Brain-derived neurotrophic factor (BDNF) helps restore neuronal function following mild traumatic brain injury. BDNF levels can be obtained in blood serum and more recently in saliva. However, the relationship between serum and salivary BDNF is poorly understood—especially in relation to alterations in BDNF levels following mild traumatic brain injury. In this study, serum and salivary BDNF were collected from a sample of 42 collegiate student athletes. Half of the participants were recently cleared by a physician and/or an athletic trainer to return-to-play after experiencing a sports-related concussion. The other half had not experienced a concussion within the past year and were matched by age, sex, sport, and time of sample. Results suggest that incidences of depression, anxiety, and stress were all elevated in the concussion group, relative to the control participants. When controlling for stress-related negative affect, serum BDNF was elevated in the concussion group. However, there was no difference in salivary BDNF. Serum and salivary BDNF were uncorrelated across the entire sample. Yet, these measures of BDNF were correlated in the concussion group, but not the control group. In sum, serum BDNF is elevated in concussion post return-to-play; however, further research is needed to explore the utility of salivary BDNF following concussion.

Keywords

Brain-derived neurotrophic factor traumatic brain injury concussion mild traumatic brain injury

Introduction

In the United States, roughly 1.6 to 3.8 million sports-related concussions occur each year.^1,2 Concussion is a mild traumatic brain injury (mTBI) defined as a complex pathophysiological process affecting the brain, induced by traumatic biomechanical forces.^3,4 Brain-derived neurotrophic factor (BDNF) is a protein in the neurotrophin family of growth factors that plays an important role in neuronal survival, synaptic plasticity, and neurogenesis.⁵ In animal models of traumatic brain injury (TBI), BDNF helps restore synaptic connectivity and provides a neuroprotective role by reducing secondary brain injury.^6,7 In human participants, acute BDNF levels are lower in TBI patients relative to controls,^8,9 but higher in mTBI relative to moderate or severe TBI.⁹ However, beyond these immediate effects of BDNF, there is limited information on the relationship between BDNF and TBI—particularly in mTBI or concussion, which is the most common form of TBI.^1,2 There is a great deal of recent interest in establishing reliable biological correlates of concussion—especially sports-related concussion/mTBI.¹⁰ Yet, the potential relationship between BDNF and concussion in this population is unclear.

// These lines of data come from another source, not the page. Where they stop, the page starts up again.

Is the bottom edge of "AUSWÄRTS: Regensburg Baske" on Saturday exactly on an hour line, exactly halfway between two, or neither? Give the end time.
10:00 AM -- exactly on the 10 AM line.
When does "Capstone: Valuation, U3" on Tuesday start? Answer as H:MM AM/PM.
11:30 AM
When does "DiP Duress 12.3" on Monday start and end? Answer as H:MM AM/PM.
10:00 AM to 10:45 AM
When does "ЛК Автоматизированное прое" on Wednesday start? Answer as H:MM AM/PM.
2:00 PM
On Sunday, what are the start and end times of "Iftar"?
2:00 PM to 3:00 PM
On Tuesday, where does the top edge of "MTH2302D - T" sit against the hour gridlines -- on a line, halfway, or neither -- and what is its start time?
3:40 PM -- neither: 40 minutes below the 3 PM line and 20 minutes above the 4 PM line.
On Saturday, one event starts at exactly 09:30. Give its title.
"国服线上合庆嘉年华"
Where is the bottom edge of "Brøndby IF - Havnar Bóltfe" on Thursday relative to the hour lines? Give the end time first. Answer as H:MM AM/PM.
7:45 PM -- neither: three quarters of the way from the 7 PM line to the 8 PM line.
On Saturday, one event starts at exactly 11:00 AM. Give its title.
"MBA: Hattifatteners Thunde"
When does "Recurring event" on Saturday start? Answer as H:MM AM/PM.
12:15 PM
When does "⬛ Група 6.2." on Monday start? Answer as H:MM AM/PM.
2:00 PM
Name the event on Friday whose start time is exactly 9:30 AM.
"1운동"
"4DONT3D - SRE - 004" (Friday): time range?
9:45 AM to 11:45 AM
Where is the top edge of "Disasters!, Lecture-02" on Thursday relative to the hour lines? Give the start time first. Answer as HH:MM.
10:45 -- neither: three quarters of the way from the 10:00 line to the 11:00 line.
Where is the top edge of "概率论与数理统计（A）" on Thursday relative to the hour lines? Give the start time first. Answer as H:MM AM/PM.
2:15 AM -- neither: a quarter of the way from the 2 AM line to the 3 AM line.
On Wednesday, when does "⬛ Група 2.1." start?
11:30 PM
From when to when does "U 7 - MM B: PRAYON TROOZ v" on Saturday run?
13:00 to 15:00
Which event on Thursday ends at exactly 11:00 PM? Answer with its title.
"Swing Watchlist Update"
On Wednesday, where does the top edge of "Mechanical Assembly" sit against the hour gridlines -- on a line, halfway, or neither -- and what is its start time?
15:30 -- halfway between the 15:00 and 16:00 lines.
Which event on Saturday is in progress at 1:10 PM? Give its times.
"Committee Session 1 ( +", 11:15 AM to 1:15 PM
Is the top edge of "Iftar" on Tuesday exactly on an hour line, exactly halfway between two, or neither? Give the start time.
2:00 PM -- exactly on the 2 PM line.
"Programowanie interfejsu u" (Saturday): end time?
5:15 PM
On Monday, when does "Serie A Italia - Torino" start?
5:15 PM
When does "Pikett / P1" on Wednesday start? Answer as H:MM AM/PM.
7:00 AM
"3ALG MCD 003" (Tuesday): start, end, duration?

BDNF is also associated with stress-related factors such as depression and anxiety,¹¹ which are additionally elevated following sports-related concussions.^12,13 In particular, post-concussive symptoms of depression and anxiety are common and can take one to three months or more to normalize depending on the individual.¹⁴ In some cases, it has been hypothesized that post-concussive symptoms may be undiagnosed anxiety or mood disorders caused by concussions. Thus, there is a need for research to determine the relationship between concussion and variation in BDNF levels, which may account for the effects of stress-related negative affect.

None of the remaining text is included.